His own journey of life began when Woodrow Wilson was president. It must have been an amazing thing for him to live through and be able to witness so many changing times and crucial events that have unfolded in our great American history chapters. Technology especially, and the huge changes it has brought about along with the vast increase in domestic crimes and the start of what became known as terrorism have often shocked and amazed him, as have the varied devastating catastrophic events occurring around the globe so frequently.
These in conjunction with the daily witnessing of changes in diverse and alternative lifestyles. As I sit mornings and view the “Today” show with him, I understand there is so much he just doesn’t get and quite comprehend anymore. He still states often how there was no president ever quite like Franklin Roosevelt, whom he truly did feel helped make this country great.

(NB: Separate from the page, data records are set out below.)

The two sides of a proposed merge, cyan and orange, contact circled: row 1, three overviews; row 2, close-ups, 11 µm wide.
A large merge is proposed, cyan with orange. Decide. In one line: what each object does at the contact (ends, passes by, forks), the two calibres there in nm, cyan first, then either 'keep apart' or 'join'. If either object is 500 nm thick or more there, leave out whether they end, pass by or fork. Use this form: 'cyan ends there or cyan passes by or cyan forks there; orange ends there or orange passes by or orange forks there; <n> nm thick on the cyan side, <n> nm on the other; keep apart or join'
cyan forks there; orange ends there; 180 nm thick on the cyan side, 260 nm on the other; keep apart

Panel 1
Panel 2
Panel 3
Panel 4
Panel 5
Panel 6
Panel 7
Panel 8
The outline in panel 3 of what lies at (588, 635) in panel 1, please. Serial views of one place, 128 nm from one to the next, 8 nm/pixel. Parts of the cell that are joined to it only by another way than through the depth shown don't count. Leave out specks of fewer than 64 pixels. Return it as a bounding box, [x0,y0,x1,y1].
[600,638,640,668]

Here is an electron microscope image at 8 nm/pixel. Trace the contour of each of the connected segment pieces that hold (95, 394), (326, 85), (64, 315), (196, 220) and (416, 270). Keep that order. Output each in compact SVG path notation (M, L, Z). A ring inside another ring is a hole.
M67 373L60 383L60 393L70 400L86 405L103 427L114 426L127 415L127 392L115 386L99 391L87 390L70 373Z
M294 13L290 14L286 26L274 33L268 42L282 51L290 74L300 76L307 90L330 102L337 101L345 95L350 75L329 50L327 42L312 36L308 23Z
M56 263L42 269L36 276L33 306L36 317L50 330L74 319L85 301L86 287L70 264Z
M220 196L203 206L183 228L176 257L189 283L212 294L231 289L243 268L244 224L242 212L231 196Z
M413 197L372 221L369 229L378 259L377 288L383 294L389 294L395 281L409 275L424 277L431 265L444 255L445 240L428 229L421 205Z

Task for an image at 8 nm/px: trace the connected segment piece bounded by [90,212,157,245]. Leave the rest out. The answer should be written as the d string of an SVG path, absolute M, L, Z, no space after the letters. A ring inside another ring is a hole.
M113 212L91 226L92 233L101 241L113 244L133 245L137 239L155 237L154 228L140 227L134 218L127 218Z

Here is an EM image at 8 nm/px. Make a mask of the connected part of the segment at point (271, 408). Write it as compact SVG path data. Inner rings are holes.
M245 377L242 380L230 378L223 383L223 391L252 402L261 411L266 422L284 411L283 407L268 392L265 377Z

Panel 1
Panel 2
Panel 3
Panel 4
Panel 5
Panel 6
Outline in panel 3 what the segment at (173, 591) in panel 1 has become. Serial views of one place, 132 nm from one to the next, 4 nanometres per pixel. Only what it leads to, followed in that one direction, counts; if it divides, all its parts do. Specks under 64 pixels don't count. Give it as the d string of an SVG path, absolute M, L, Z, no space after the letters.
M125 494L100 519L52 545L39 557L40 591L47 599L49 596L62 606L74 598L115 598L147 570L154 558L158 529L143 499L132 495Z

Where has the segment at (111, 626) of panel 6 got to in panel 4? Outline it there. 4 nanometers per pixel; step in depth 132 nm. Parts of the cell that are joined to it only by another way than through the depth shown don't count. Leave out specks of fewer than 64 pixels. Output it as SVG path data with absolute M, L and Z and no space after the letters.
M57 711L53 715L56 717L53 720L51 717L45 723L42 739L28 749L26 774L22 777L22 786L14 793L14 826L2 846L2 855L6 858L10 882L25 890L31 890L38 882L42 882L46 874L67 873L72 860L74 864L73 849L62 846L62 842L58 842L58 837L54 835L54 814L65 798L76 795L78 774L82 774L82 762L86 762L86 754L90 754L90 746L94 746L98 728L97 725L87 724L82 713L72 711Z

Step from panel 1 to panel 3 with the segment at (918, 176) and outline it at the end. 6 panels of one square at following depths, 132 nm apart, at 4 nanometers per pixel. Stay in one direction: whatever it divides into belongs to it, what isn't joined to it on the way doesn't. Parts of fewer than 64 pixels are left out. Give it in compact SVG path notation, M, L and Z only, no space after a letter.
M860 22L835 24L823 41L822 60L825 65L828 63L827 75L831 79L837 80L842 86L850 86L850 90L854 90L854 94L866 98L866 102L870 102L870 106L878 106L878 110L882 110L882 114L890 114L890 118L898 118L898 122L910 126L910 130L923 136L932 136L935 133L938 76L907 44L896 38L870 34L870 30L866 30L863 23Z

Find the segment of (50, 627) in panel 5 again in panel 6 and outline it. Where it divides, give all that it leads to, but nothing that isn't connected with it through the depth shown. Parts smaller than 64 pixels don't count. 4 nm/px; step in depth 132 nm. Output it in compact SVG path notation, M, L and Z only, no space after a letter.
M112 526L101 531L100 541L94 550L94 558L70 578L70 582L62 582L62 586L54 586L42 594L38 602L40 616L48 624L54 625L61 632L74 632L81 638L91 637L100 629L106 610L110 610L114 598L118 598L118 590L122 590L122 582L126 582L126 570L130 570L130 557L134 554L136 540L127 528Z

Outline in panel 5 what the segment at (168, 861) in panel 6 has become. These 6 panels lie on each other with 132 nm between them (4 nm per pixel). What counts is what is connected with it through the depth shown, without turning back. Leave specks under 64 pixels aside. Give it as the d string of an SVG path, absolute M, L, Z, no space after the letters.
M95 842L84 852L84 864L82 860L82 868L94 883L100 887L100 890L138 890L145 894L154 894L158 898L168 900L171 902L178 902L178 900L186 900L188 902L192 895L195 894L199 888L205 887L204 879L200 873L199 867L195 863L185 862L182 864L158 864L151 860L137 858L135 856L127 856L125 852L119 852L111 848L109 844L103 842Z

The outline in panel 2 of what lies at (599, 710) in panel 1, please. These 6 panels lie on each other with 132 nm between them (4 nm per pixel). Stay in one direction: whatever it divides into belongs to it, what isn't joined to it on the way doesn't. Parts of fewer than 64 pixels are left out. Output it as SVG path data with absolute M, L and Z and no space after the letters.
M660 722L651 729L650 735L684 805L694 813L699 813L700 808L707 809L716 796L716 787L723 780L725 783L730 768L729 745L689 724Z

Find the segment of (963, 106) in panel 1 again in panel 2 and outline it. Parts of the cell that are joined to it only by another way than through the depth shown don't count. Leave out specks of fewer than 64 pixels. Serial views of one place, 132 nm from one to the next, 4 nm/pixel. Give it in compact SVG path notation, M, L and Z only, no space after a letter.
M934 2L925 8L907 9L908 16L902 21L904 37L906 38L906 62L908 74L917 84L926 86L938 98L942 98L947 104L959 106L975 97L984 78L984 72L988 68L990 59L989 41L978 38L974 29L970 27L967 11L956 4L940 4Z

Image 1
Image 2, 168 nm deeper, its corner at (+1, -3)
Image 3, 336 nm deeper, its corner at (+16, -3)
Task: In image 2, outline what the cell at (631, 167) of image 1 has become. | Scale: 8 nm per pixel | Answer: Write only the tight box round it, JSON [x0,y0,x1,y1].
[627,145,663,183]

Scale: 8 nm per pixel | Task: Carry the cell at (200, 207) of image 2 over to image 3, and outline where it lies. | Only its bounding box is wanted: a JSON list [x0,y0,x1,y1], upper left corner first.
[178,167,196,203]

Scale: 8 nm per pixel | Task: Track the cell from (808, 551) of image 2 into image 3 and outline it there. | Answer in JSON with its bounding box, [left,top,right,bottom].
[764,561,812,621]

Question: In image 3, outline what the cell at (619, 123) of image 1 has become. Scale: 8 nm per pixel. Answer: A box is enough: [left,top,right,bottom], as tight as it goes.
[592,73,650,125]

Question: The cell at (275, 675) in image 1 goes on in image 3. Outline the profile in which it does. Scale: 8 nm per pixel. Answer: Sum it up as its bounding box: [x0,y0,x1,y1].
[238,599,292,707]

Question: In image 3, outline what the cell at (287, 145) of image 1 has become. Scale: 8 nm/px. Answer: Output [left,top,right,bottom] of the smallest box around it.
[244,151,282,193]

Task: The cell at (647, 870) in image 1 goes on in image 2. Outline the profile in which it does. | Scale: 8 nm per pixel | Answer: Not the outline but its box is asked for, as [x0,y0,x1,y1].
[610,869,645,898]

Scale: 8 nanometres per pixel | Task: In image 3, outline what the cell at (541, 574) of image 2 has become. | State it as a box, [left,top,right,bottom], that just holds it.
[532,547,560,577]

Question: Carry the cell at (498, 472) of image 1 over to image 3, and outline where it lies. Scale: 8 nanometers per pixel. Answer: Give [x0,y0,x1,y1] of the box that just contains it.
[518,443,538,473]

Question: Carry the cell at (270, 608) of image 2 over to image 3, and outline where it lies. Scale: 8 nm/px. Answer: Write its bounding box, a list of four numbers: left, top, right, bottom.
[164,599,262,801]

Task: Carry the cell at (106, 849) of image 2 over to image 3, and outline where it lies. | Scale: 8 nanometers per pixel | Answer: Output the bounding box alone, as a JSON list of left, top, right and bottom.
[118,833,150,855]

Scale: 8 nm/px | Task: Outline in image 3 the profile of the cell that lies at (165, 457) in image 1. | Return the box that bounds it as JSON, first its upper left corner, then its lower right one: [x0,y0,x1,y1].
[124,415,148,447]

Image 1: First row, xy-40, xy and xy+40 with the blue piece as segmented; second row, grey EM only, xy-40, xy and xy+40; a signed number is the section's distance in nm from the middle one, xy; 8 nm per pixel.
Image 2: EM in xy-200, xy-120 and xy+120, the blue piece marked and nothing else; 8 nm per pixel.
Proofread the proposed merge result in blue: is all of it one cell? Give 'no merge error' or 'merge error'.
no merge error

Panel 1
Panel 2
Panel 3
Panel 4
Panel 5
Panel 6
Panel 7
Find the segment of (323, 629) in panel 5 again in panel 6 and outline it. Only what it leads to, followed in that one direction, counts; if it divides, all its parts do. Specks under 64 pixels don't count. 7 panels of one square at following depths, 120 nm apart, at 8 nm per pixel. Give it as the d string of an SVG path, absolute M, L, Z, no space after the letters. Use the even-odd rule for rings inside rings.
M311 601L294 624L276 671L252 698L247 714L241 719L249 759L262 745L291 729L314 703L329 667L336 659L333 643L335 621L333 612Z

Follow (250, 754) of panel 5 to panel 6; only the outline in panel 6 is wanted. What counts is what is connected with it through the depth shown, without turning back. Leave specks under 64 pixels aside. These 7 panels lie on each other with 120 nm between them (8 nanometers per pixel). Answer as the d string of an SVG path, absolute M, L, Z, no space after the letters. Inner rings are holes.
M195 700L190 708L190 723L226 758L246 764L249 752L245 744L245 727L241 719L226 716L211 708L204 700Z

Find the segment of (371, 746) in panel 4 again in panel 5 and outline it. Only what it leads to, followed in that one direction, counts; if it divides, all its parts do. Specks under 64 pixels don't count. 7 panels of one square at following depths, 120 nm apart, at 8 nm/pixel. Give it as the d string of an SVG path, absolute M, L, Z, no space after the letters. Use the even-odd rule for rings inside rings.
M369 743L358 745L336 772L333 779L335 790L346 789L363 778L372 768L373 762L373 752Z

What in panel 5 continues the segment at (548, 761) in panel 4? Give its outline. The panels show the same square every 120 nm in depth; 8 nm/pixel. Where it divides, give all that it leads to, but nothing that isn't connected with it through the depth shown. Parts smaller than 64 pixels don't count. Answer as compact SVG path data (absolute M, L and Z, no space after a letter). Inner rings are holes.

Dad still tries to make the effort to live each day to the fullest – not ever complaining about anything. Doing what he can with limitations, he does his best to somehow stay active mentally, and when he is able, physically – not so easy these days as he encounters troublesome stumbling blocks with his eyesight starting to fail him more and more, as is his hearing loss and in battling ongoing severe, crippling arthritis, all a part of getting old.
In recent years my heart has begun to palpitate faster as I come to the realization that Dad is yet another year older. I wonder if each birthday will be his last.
For I know “we are getting down to the wire,” the inevitable is coming, possibly sooner rather than later.
But still I cling to the now famous words expressed by the legendary Yogi Berra so long ago, “It ain’t over till it’s over.”
I see Dad some days quickly fading, like an early morning fog disappearing into the sunlight he loves, witnessing his mind and memory forever slipping away and I don’t know from one day to the next what I will encounter with him.
There are good days still intermingled with not so good ones. I know now more than ever before that each day of life is a gift.